--- MATERIAL FOR THIS TASK ---

——————

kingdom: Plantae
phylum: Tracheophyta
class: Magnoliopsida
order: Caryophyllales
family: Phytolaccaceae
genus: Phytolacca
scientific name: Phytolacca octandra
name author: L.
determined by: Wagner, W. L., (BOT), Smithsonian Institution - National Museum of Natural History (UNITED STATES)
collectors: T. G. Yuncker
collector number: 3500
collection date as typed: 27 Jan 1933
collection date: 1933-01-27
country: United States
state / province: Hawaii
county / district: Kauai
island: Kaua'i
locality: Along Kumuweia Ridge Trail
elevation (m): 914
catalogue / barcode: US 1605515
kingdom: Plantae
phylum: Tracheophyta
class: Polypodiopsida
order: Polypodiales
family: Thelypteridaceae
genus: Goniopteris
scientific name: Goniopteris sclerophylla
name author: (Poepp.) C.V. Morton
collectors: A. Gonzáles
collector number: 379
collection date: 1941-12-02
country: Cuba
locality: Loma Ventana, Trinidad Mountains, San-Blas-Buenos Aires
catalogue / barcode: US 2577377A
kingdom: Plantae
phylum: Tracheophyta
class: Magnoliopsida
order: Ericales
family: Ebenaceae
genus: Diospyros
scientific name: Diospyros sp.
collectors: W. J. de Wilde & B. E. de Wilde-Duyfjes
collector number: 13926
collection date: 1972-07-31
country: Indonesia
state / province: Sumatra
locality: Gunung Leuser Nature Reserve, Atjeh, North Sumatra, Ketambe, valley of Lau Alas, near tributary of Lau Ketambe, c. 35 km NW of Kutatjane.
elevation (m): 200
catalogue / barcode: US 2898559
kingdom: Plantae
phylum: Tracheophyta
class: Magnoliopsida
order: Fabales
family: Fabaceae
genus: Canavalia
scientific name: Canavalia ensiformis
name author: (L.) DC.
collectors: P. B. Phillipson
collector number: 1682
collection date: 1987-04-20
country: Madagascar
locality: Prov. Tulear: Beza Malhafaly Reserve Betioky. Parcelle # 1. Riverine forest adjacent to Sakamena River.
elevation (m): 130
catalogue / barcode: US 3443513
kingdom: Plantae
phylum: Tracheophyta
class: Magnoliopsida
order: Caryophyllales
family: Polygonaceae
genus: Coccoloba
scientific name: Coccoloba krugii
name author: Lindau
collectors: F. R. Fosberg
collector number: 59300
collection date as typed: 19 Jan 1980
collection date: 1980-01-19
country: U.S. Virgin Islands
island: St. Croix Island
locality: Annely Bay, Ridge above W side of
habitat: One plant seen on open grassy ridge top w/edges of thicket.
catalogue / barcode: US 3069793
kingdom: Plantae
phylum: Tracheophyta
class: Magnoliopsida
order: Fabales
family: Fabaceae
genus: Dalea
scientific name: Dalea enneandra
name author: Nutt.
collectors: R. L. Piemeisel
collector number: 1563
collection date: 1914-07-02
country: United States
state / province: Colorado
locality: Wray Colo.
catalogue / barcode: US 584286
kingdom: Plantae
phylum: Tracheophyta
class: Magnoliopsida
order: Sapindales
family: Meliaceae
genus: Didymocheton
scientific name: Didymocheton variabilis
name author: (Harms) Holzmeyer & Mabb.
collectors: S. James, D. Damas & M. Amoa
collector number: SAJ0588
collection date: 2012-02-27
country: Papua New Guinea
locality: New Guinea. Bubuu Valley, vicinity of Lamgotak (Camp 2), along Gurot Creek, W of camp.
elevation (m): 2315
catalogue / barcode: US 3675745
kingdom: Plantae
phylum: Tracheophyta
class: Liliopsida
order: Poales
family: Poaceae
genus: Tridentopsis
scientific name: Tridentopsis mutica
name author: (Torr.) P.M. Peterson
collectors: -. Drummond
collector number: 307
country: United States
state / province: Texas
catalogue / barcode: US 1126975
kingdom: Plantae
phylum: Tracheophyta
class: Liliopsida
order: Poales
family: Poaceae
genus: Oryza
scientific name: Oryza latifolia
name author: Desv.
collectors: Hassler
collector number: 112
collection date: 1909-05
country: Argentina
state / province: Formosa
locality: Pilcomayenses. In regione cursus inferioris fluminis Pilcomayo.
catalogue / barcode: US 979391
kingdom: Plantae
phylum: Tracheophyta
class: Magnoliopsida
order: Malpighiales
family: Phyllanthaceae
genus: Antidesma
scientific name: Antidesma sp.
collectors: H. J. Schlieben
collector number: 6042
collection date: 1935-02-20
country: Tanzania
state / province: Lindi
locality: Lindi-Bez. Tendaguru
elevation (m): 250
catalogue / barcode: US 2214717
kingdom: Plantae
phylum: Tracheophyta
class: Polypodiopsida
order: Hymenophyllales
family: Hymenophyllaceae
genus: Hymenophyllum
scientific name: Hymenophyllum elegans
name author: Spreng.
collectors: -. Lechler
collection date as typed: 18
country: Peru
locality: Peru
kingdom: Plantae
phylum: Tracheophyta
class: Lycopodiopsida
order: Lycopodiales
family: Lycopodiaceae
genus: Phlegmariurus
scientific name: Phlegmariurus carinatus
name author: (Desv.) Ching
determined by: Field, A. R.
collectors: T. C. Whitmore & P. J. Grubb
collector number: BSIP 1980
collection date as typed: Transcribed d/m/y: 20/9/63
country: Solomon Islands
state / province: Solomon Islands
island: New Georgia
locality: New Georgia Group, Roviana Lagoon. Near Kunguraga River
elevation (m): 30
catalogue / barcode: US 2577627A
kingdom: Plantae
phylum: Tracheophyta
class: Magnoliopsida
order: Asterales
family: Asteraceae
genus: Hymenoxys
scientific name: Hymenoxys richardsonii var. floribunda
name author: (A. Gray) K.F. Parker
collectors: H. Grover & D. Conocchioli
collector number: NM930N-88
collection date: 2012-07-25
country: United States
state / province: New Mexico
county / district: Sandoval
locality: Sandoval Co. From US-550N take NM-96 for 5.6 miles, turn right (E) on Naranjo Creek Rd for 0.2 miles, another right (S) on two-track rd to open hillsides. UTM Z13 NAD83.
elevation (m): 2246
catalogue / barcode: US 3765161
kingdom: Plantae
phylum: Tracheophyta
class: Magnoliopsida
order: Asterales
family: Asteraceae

——————

--- WHAT TO WORK ON ---
Reproduce the material line for line, starting with its first line and ending with the line that contains "collection date as typed: 27 Jan 1933".

--- PROBLEM SOLUTION ---
kingdom: Plantae
phylum: Tracheophyta
class: Magnoliopsida
order: Caryophyllales
family: Phytolaccaceae
genus: Phytolacca
scientific name: Phytolacca octandra
name author: L.
determined by: Wagner, W. L., (BOT), Smithsonian Institution - National Museum of Natural History (UNITED STATES)
collectors: T. G. Yuncker
collector number: 3500
collection date as typed: 27 Jan 1933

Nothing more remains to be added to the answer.